#### Your task
Copy out every line in the rows below that contains the string "palette". Case counts.

#### Input rows

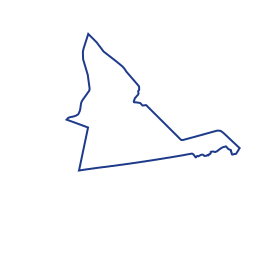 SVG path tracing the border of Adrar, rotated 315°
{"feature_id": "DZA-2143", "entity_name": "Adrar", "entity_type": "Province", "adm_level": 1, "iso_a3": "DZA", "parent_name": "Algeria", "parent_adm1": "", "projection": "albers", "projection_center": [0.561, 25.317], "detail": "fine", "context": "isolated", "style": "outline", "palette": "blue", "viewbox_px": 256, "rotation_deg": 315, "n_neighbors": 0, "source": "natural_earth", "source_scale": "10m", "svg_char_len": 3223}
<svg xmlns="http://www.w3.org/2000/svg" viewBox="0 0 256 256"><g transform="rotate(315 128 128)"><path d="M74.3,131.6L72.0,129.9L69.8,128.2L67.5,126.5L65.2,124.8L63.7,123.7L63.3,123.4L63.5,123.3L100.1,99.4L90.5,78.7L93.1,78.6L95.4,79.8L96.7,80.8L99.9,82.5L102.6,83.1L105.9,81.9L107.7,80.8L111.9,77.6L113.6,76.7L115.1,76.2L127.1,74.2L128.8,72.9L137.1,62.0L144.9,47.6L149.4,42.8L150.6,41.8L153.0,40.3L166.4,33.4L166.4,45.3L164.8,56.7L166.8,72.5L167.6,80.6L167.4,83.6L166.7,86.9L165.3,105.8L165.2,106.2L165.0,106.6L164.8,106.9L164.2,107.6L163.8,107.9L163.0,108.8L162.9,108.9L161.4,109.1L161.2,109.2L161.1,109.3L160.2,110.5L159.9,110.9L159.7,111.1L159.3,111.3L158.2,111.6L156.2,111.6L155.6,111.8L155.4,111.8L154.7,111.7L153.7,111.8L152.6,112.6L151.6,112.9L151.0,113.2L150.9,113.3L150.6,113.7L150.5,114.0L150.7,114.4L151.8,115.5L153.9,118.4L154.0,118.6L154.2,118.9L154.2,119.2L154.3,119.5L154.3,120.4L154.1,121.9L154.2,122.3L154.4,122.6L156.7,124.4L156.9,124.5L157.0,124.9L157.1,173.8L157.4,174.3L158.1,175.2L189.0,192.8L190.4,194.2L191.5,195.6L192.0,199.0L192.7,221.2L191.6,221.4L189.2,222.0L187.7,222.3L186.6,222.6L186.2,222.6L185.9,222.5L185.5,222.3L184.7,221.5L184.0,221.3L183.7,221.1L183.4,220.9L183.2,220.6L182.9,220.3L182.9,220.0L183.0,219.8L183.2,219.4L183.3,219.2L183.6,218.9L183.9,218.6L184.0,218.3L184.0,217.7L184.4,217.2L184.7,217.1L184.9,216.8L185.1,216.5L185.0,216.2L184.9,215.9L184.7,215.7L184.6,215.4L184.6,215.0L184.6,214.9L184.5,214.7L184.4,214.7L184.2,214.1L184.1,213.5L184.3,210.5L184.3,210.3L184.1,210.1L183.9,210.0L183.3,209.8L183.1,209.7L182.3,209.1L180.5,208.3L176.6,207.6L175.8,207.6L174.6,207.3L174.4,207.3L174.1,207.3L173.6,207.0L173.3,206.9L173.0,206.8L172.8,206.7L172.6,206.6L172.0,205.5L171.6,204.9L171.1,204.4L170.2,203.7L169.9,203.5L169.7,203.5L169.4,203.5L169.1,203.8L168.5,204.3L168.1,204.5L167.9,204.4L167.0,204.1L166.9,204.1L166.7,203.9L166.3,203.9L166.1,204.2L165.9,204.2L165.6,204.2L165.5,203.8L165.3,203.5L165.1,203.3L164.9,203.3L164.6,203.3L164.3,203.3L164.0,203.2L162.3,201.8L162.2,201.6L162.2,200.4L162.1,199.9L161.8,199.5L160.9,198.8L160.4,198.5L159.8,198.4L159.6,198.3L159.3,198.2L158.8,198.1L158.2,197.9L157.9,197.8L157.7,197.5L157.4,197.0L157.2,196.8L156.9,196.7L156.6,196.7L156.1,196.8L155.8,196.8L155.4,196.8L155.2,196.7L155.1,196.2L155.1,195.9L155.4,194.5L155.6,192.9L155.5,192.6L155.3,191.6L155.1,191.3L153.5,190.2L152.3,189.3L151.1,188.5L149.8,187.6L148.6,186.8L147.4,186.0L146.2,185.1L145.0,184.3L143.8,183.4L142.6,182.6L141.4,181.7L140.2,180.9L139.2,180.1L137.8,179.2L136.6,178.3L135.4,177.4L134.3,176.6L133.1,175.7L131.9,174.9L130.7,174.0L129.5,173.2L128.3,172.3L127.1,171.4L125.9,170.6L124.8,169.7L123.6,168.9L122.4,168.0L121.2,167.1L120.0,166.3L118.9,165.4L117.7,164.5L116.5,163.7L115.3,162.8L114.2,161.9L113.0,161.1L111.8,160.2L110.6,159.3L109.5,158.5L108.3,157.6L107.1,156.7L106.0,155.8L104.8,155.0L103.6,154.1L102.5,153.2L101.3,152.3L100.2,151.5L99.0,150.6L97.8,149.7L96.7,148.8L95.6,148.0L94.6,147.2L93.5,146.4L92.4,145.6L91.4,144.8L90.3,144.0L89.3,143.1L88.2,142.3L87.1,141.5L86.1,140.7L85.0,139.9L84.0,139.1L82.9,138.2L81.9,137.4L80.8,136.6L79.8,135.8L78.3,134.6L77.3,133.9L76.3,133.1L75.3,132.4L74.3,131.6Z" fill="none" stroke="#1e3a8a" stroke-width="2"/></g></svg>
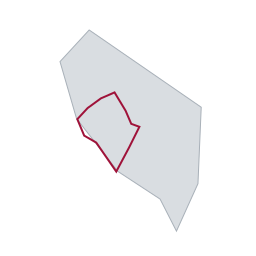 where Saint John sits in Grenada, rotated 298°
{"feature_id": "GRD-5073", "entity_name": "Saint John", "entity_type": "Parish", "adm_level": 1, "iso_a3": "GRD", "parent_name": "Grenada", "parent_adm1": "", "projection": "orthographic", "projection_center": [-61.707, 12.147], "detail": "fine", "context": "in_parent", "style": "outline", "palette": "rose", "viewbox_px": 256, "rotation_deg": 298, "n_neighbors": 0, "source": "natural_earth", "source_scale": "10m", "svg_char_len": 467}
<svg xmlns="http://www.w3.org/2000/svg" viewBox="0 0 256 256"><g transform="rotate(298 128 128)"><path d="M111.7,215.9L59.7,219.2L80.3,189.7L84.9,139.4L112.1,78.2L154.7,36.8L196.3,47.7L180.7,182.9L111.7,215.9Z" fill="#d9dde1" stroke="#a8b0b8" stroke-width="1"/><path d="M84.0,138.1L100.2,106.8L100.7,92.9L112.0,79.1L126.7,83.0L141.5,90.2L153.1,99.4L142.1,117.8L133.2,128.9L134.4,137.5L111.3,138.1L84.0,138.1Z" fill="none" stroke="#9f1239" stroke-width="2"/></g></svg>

#### Exercise solution
{"feature_id": "DZA-2143", "entity_name": "Adrar", "entity_type": "Province", "adm_level": 1, "iso_a3": "DZA", "parent_name": "Algeria", "parent_adm1": "", "projection": "albers", "projection_center": [0.561, 25.317], "detail": "fine", "context": "isolated", "style": "outline", "palette": "blue", "viewbox_px": 256, "rotation_deg": 315, "n_neighbors": 0, "source": "natural_earth", "source_scale": "10m", "svg_char_len": 3223}
{"feature_id": "GRD-5073", "entity_name": "Saint John", "entity_type": "Parish", "adm_level": 1, "iso_a3": "GRD", "parent_name": "Grenada", "parent_adm1": "", "projection": "orthographic", "projection_center": [-61.707, 12.147], "detail": "fine", "context": "in_parent", "style": "outline", "palette": "rose", "viewbox_px": 256, "rotation_deg": 298, "n_neighbors": 0, "source": "natural_earth", "source_scale": "10m", "svg_char_len": 467}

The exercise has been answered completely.